I’m always keen for oboists and composers to get in touch with me if they think any of my website resources can be improved. I want to make it easier for composers to write for the oboe, for oboists to find new repertoire and most importantly for more people to learn the oboe. If anyone wants to get in touch, do visit james-turnbull.com and visit the contact page
James is deeply committed to expanding the oboe repertoire. He worked closely with Michael Berkeley, John Casken, Jonathan Dove, John Woolrich, Thea Musgrave and Tansy Davies on their compositions for oboe. Composers including Patrick Hawes, Thomas Hewitt Jones and Norbert Froehlich have also written for him. Most recently, James has started the New Oboe Music Project (NewOboeMusic.org) to promote contemporary oboe repertoire and the Leon Goossens Prize for Emerging Composers to help encourage a new generation of composers to write for the oboe. James also has a keen interest in researching lost repertoire and bringing to new audiences works which have been rarely performed. In 2011 he worked closely with Christopher Hogwood on preparation for a new edition of Thomas Attwood Walmisley’s Sonatinas for oboe and piano.

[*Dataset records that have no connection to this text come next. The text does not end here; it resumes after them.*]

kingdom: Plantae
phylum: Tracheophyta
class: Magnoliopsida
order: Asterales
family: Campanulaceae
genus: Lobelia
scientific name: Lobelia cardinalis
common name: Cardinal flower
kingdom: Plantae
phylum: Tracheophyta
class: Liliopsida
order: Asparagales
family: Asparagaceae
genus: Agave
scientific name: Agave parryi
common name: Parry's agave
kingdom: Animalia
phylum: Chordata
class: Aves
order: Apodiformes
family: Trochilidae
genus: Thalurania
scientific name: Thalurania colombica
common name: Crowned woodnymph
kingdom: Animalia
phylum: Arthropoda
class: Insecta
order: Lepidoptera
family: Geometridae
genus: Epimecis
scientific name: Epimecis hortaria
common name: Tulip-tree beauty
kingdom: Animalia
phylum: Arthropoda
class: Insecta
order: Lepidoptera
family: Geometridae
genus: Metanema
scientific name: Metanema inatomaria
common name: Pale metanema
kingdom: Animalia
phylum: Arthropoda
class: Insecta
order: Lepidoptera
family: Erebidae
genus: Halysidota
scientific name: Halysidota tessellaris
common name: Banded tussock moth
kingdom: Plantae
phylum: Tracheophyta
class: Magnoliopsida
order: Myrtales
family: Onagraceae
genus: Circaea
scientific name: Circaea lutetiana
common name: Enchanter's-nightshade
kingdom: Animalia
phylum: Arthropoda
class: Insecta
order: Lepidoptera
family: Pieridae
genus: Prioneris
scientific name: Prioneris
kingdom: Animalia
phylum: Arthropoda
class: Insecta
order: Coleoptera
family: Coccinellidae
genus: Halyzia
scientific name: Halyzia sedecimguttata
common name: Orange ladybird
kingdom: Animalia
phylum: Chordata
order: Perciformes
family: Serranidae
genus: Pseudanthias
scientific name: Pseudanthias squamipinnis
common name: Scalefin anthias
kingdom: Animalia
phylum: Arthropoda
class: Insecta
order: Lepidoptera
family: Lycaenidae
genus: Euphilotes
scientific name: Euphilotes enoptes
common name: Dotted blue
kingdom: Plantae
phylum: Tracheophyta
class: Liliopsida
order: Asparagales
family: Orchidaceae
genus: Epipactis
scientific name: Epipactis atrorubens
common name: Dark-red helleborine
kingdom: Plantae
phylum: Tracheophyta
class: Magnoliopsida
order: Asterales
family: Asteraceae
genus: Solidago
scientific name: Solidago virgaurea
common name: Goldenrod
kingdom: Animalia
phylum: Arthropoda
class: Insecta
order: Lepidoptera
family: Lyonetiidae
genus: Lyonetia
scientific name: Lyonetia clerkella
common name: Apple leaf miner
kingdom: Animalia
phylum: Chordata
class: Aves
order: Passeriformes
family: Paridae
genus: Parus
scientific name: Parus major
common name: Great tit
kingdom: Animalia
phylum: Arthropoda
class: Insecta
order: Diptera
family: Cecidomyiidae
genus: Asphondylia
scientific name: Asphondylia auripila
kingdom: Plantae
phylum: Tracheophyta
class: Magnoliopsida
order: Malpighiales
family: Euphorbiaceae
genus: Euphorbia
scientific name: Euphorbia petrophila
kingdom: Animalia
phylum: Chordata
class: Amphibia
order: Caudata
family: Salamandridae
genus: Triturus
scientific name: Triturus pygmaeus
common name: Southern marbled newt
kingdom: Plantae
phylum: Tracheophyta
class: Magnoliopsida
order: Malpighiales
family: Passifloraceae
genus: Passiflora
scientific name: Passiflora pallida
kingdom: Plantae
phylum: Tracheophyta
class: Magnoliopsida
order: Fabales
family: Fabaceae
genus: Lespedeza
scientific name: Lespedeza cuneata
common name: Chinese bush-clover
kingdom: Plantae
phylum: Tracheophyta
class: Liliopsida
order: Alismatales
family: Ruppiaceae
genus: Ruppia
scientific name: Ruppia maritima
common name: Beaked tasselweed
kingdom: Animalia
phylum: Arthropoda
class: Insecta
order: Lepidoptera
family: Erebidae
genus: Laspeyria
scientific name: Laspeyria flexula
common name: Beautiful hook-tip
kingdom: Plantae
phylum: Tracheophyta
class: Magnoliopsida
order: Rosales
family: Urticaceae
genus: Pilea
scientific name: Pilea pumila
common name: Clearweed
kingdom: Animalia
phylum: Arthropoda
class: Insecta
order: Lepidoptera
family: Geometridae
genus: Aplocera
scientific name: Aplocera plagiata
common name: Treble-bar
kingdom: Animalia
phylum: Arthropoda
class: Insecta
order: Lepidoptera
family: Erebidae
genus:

James is an active chamber musician and is Artistic Director of Ensemble Perpetuo. Founded in 2013, Perpetuo is a chamber music collective that specialises in multi-art form collaborations and innovative ways of performing chamber music in new contexts. James has also performed with other chamber music ensembles including the Berkeley Ensemble and the Allegri String Quartet.
Aside from his performing interests, James is dedicated to broadening the appeal of the oboe and encouraging young people to learn the instrument. To this end, he has launched the website LearnToPlayTheOboe.com which now receives over a thousand new visitors every month from across the world. James also teaches at the Royal College of Music Junior Department and gives masterclasses across the UK.